Departments of Biomedical Engineering, Washington University in St. Louis, St. Louis, MO, 63130, USA.
ICCE Institute at Washington University, Washington University in St. Louis, St. Louis, MO, 63110, USA.
Sci Rep. 2017 Oct 3;7(1):12574. doi: 10.1038/s41598-017-13006-x.

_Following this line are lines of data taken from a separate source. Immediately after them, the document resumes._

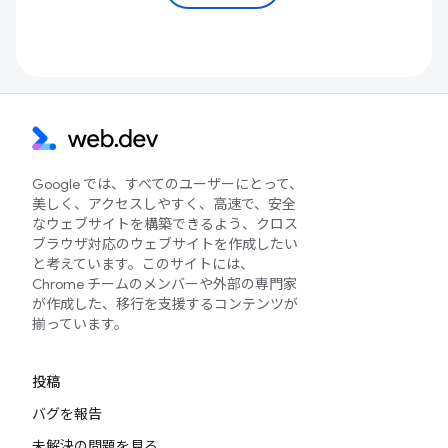
Google では、すべてのユーザーにとって、
美しく、アクセスしやすく、高速で、安全
なウェブサイトを構築できるよう、クロス
ブラウザ対応のウェブサイトを作成したい
と考えています。このサイトには、
Chrome チームのメンバーや外部の専門家
が作成した、移行を支援するコンテンツが
揃っています。
投稿
バグを報告
未解決の問題を見る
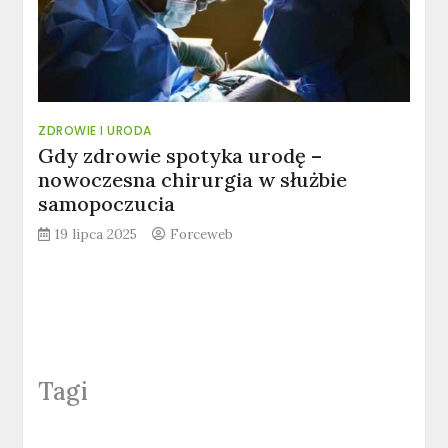
ZDROWIE I URODA
Gdy zdrowie spotyka urodę –
nowoczesna chirurgia w służbie
samopoczucia
19 lipca 2025
Forceweb
Tagi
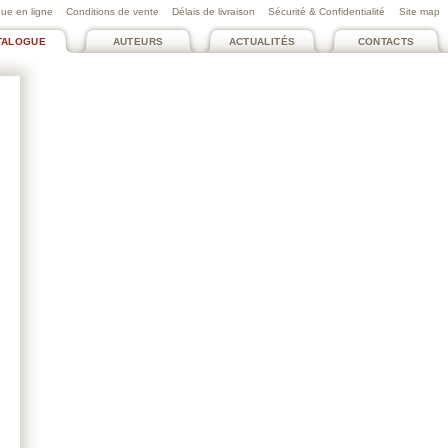
ue en ligne
Conditions de vente
Délais de livraison
Sécurité & Confidentialité
Site map
TALOGUE
AUTEURS
ACTUALITÉS
CONTACTS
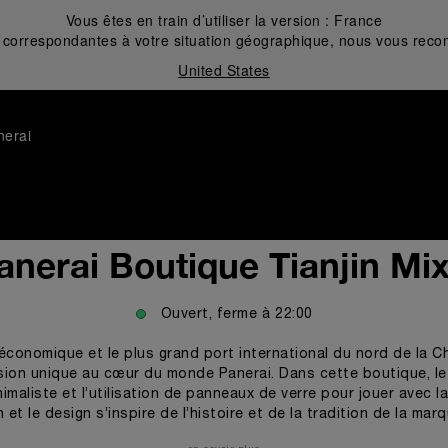
Vous êtes en train d’utiliser la version :
France
correspondantes à votre situation géographique, nous vous recom
United States
nerai
anerai Boutique Tianjin Mi
Ouvert, ferme à
22:00
re économique et le plus grand port international du nord de la C
rsion unique au cœur du monde Panerai. Dans cette boutique, le 
imaliste et l’utilisation de panneaux de verre pour jouer avec la
et le design s’inspire de l’histoire et de la tradition de la mar
usqu’à la finition des murs en stuc, toute la décoration rappel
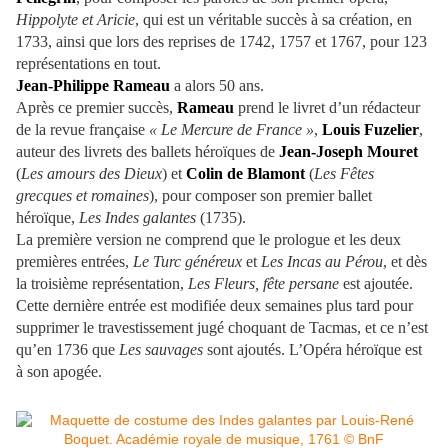
Hippolyte et Aricie
, qui est un véritable succès à sa création, en
1733, ainsi que lors des reprises de 1742, 1757 et 1767, pour 123
représentations en tout.
Jean-Philippe Rameau
a alors 50 ans.
Après ce premier succès,
Rameau
prend le livret d’un rédacteur
de la revue française
« Le Mercure de France »
,
Louis Fuzelier
,
auteur des livrets des ballets héroïques de
Jean-Joseph Mouret
(
Les amours des Dieux
) et
Colin de Blamont
(
Les Fêtes
grecques et romaines
), pour composer son premier ballet
héroïque,
Les Indes galantes
(1735).
La première version ne comprend que le prologue et les deux
premières entrées,
Le Turc généreux
et
Les Incas au Pérou
, et dès
la troisième représentation,
Les Fleurs, fête persane
est ajoutée.
Cette dernière entrée est modifiée deux semaines plus tard pour
supprimer le travestissement jugé choquant de Tacmas, et ce n’est
qu’en 1736 que
Les sauvages
sont ajoutés. L’Opéra héroïque est
à son apogée.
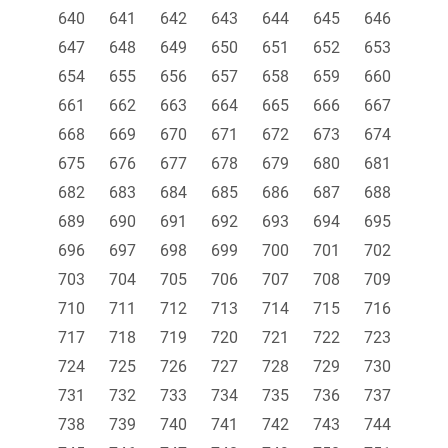
640
641
642
643
644
645
646
647
648
649
650
651
652
653
654
655
656
657
658
659
660
661
662
663
664
665
666
667
668
669
670
671
672
673
674
675
676
677
678
679
680
681
682
683
684
685
686
687
688
689
690
691
692
693
694
695
696
697
698
699
700
701
702
703
704
705
706
707
708
709
710
711
712
713
714
715
716
717
718
719
720
721
722
723
724
725
726
727
728
729
730
731
732
733
734
735
736
737
738
739
740
741
742
743
744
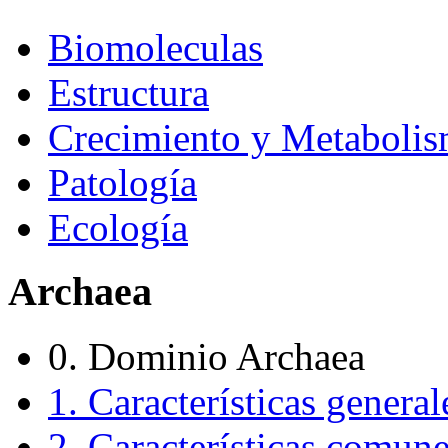
Biomoleculas
Estructura
Crecimiento y Metaboli
Patología
Ecología
Archaea
0. Dominio Archaea
1. Características general
2. Características comune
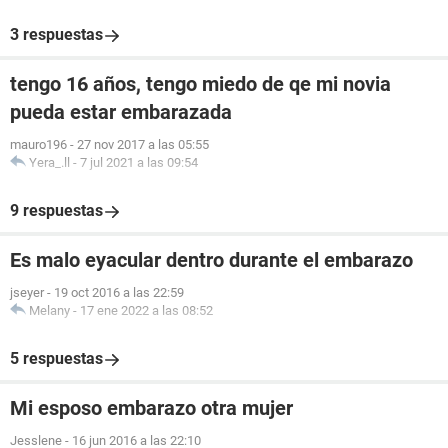
3 respuestas
tengo 16 años, tengo miedo de qe mi novia
pueda estar embarazada
mauro196
-
27 nov 2017 a las 05:55
Yera_.ll
-
7 jul 2021 a las 09:54
9 respuestas
Es malo eyacular dentro durante el embarazo
jseyer
-
19 oct 2016 a las 22:59
Melany
-
17 ene 2022 a las 08:52
5 respuestas
Mi esposo embarazo otra mujer
Jesslene
-
16 jun 2016 a las 22:10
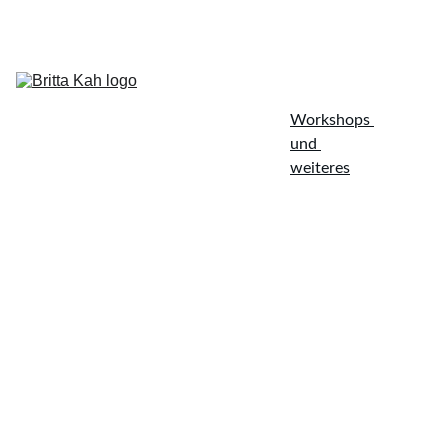
Startseite
Auf Bühnen
Freie Reden
Workshops 
und 
weiteres
Termine
Kontakt
Workshops | Auftragstexte | 
Moderation für Euer Event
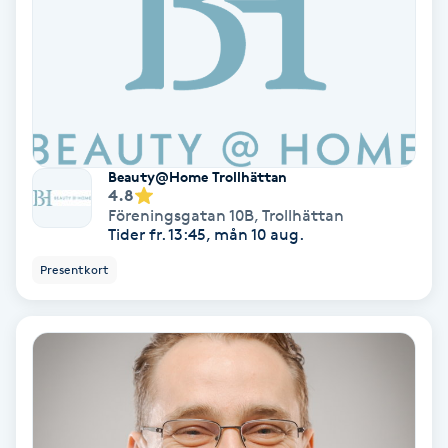
Fransförlängning Volym
Fransk manikyr
Fransrengöring
Beauty@Home Trollhättan
4.8
Frekvensterapi
Föreningsgatan 10B
,
Trollhättan
Tider fr. 13:45, mån 10 aug.
Friskvård
Presentkort
Friskvårdsmassage
Frisör
Funktionsanalys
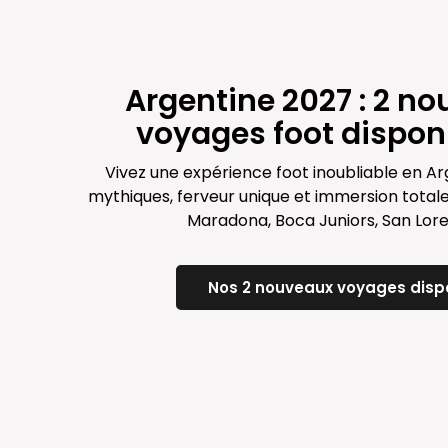
Argentine 2027 : 2 n
voyages foot disponib
Vivez une expérience foot inoubliable en Ar
mythiques, ferveur unique et immersion totale
Maradona, Boca Juniors, San Loren
Nos 2 nouveaux voyages disp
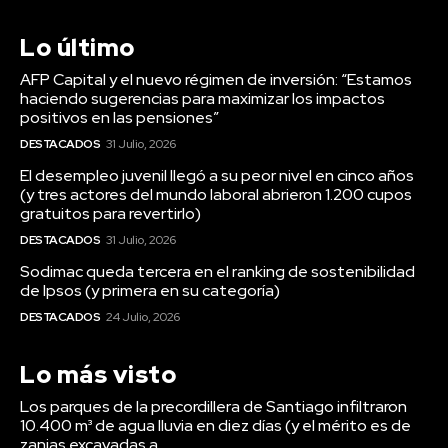
Lo último
AFP Capital y el nuevo régimen de inversión: “Estamos
haciendo sugerencias para maximizar los impactos
positivos en las pensiones”
DESTACADOS
31 Julio, 2026
El desempleo juvenil llegó a su peor nivel en cinco años
(y tres actores del mundo laboral abrieron 1.200 cupos
gratuitos para revertirlo)
DESTACADOS
31 Julio, 2026
Sodimac queda tercera en el ranking de sostenibilidad
de Ipsos (y primera en su categoría)
DESTACADOS
24 Julio, 2026
Lo más visto
Los parques de la precordillera de Santiago infiltraron
10.400 m³ de agua lluvia en diez días (y el mérito es de
zanjas excavadas a...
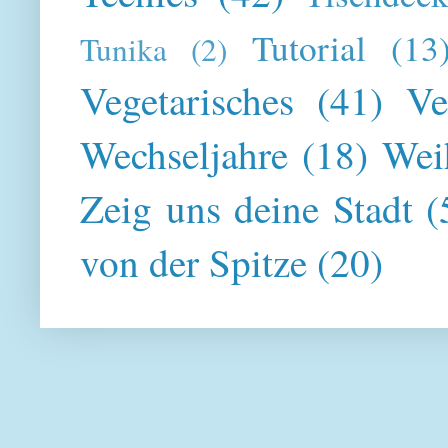
Tutorial
(13
Tunika
(2)
Vegetarisches
(41)
Ve
Wechseljahre
(18)
Wei
Zeig uns deine Stadt
(
von der Spitze
(20)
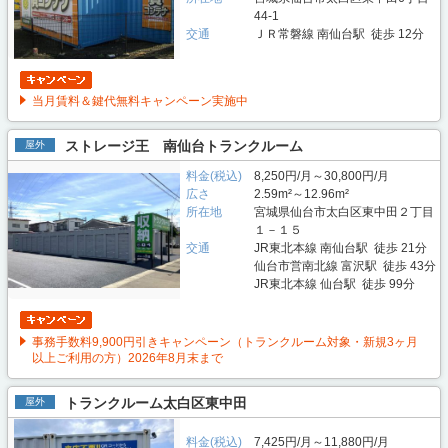
44-1
交通
ＪＲ常磐線 南仙台駅 徒歩 12分
当月賃料＆鍵代無料キャンペーン実施中
ストレージ王 南仙台トランクルーム
屋外
料金(税込)
8,250円/月～30,800円/月
広さ
2.59m²～12.96m²
所在地
宮城県仙台市太白区東中田２丁目
１－１５
交通
JR東北本線 南仙台駅 徒歩 21分
仙台市営南北線 富沢駅 徒歩 43分
JR東北本線 仙台駅 徒歩 99分
事務手数料9,900円引きキャンペーン（トランクルーム対象・新規3ヶ月
以上ご利用の方）2026年8月末まで
トランクルーム太白区東中田
屋外
料金(税込)
7,425円/月～11,880円/月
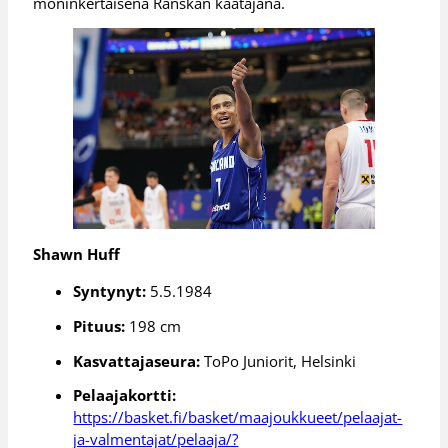
moninkertaisena Ranskan kaatajana.
Shawn Huff
Syntynyt:
5.5.1984
Pituus:
198 cm
Kasvattajaseura:
ToPo Juniorit, Helsinki
Pelaajakortti:
https://basket.fi/basket/maajoukkueet/pelaajat-
ja-valmentajat/pelaaja/?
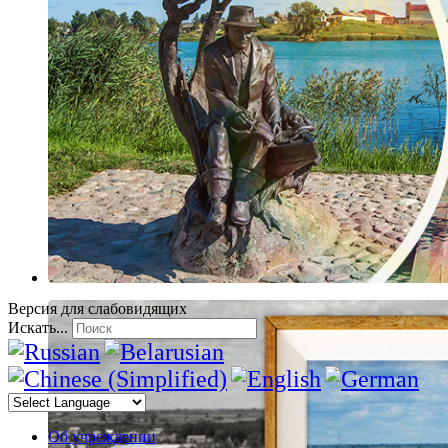
Версия для слабовидящих
Искать...
Об учреждении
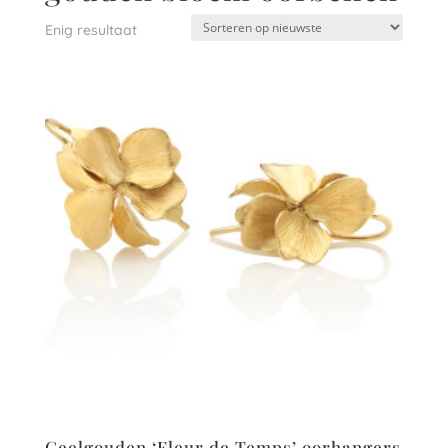
Enig resultaat
Geelgouden ‘Fleur de Temps’ oorhangers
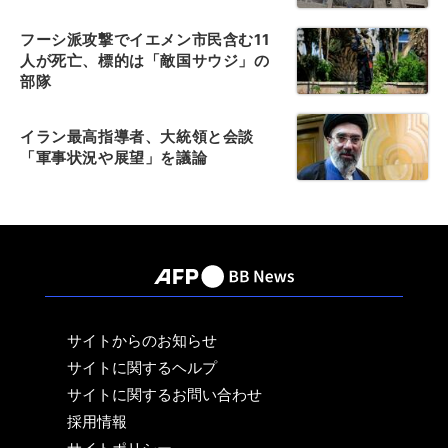
フーシ派攻撃でイエメン市民含む11
人が死亡、標的は「敵国サウジ」の
部隊
イラン最高指導者、大統領と会談
「軍事状況や展望」を議論
サイトからのお知らせ
サイトに関するヘルプ
サイトに関するお問い合わせ
採用情報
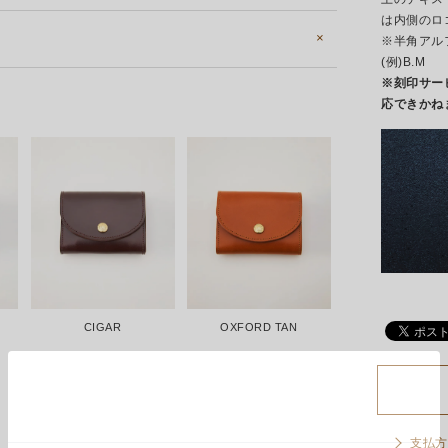
は内側のロ
※半角アル
(例)B.M
※刻印サー
応できかね
CIGAR
OXFORD TAN
支払方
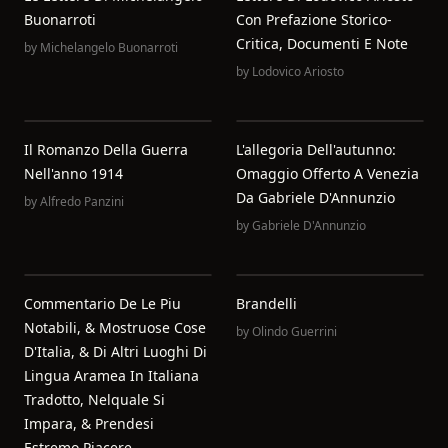
Buonarroti
Con Prefazione Storico-
Critica, Documenti E Note
by
Michelangelo Buonarroti
by
Lodovico Ariosto
Il Romanzo Della Guerra
L'allegoria Dell'autunno:
Nell'anno 1914
Omaggio Offerto A Venezia
Da Gabriele D'Annunzio
by
Alfredo Panzini
by
Gabriele D'Annunzio
Commentario De Le Piu
Brandelli
Notabili, & Mostruose Cose
by
Olindo Guerrini
D'Italia, & Di Altri Luoghi Di
Lingua Aramea In Italiana
Tradotto, Nelquale Si
Impara, & Prendesi
Estremo Piacere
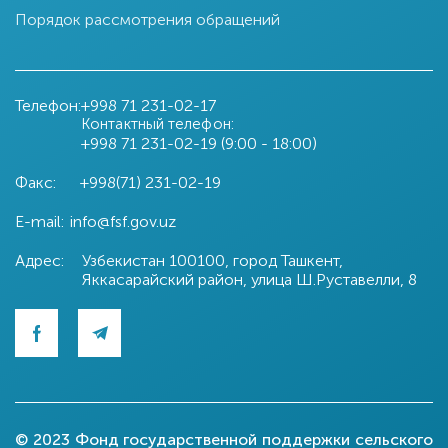
Порядок рассмотрения обращений
Телефон:
+998 71
231-02-17
Контактный телефон:
+998 71
231-02-19 (9:00 - 18:00)
Факс:
+998(71) 231-02-19
E-mail:
info@fsf.gov.uz
Адрес:
Узбекистан 100100, город Ташкент,
Яккасарайский район, улица Ш.Руставелли, 8
© 2023 Фонд государственной поддержки сельского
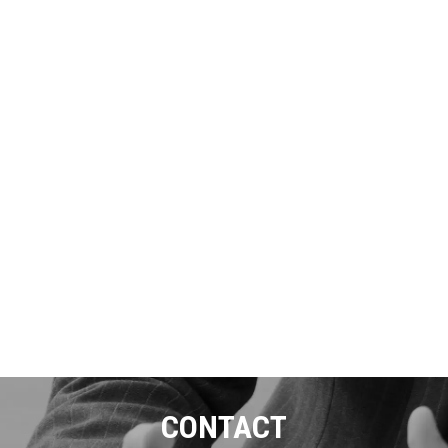
CONTACT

The role of cancer-associated fibroblasts (CAFs) as regulators of tumor progression, specifically vascular growth, has only recently been described. CAFs are thought to be more mechanically active but how this trait may alter the tumor microenvironment is poorly understood. We hypothesized that enhanced mechanical activity of CAFs, as regulated by the Rho/ROCK pathway, contributes to increased blood vessel growth. Using a 3D in vitro tissue model of vasculogenesis, we observed increased vascularization in the presence of breast cancer CAFs compared to normal breast fibroblasts. Further studies indicated this phenomenon was not simply a result of enhanced soluble signaling factors, including vascular endothelial growth factor (VEGF), and that CAFs generated significantly larger deformations in 3D gels compared to normal fibroblasts. Inhibition of the mechanotransductive pathways abrogated the ability of CAFs to deform the matrix and suppressed vascularization. Finally, utilizing magnetic microbeads to mechanically stimulate mechanically-inhibited CAFs showed partial rescue of vascularization. Our studies demonstrate enhanced mechanical activity of CAFs may play a crucial and previously unappreciated role in the formation of tumor-associated vasculature which could possibly offer potential novel targets in future anti-cancer therapies.
癌症相关成纤维细胞(CAFs)作为肿瘤进展的调节因子,特别是血管生长的调节因子,最近才被描述。CAFs 被认为具有更高的机械活性,但这种特性如何改变肿瘤微环境还知之甚少。我们假设 Rho/ROCK 通路调节的 CAFs 的增强的机械活性有助于增加血管生长。使用血管生成的体外 3D 组织模型,我们观察到与正常乳腺成纤维细胞相比,乳腺癌 CAFs 存在时血管生成增加。进一步的研究表明,这种现象不仅仅是增强的可溶性信号因子(包括血管内皮生长因子(VEGF))的结果,而且 CAFs 在 3D 凝胶中产生的变形明显大于正常成纤维细胞。抑制机械转导途径会削弱 CAFs 使基质变形的能力,并抑制血管生成。最后,利用磁性微珠机械刺激机械抑制的 CAFs 显示血管生成部分得到挽救。我们的研究表明,CAFs 的增强的机械活性可能在肿瘤相关血管形成中发挥关键作用,这是以前未被认识到的,这可能为未来的抗癌治疗提供潜在的新靶点。